**EXERCISE INPUT:**
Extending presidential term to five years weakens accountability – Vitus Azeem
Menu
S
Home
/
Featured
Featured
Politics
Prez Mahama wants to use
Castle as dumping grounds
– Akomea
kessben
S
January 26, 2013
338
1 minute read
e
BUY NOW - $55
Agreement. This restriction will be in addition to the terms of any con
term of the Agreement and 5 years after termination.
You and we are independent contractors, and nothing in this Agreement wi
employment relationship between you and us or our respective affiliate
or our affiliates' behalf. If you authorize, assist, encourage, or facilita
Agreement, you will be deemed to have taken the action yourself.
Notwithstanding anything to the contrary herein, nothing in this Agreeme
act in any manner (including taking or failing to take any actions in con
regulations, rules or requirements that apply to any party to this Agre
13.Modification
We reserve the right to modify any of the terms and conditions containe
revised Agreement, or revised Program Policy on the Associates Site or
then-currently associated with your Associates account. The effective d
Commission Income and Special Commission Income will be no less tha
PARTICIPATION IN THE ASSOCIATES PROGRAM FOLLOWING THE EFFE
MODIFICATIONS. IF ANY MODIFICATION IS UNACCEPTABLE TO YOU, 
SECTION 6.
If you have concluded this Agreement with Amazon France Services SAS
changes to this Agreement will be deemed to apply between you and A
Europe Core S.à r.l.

**EXERCISE:** Convert every line of text in the entries above into a Markdown table with the columns "Row" and "Line", numbering the rows in order and leaving out blank lines.

**EXERCISE RESPONSE:**
| Row | Line |
|---|---|
| 1 | Extending presidential term to five years weakens accountability – Vitus Azeem |
| 2 | Menu |
| 3 | S |
| 4 | Home |
| 5 | / |
| 6 | Featured |
| 7 | Featured |
| 8 | Politics |
| 9 | Prez Mahama wants to use |
| 10 | Castle as dumping grounds |
| 11 | – Akomea |
| 12 | kessben |
| 13 | S |
| 14 | January 26, 2013 |
| 15 | 338 |
| 16 | 1 minute read |
| 17 | e |
| 18 | BUY NOW - $55 |
| 19 | Agreement. This restriction will be in addition to the terms of any con |
| 20 | term of the Agreement and 5 years after termination. |
| 21 | You and we are independent contractors, and nothing in this Agreement wi |
| 22 | employment relationship between you and us or our respective affiliate |
| 23 | or our affiliates' behalf. If you authorize, assist, encourage, or facilita |
| 24 | Agreement, you will be deemed to have taken the action yourself. |
| 25 | Notwithstanding anything to the contrary herein, nothing in this Agreeme |
| 26 | act in any manner (including taking or failing to take any actions in con |
| 27 | regulations, rules or requirements that apply to any party to this Agre |
| 28 | 13.Modification |
| 29 | We reserve the right to modify any of the terms and conditions containe |
| 30 | revised Agreement, or revised Program Policy on the Associates Site or |
| 31 | then-currently associated with your Associates account. The effective d |
| 32 | Commission Income and Special Commission Income will be no less tha |
| 33 | PARTICIPATION IN THE ASSOCIATES PROGRAM FOLLOWING THE EFFE |
| 34 | MODIFICATIONS. IF ANY MODIFICATION IS UNACCEPTABLE TO YOU,  |
| 35 | SECTION 6. |
| 36 | If you have concluded this Agreement with Amazon France Services SAS |
| 37 | changes to this Agreement will be deemed to apply between you and A |
| 38 | Europe Core S.à r.l. |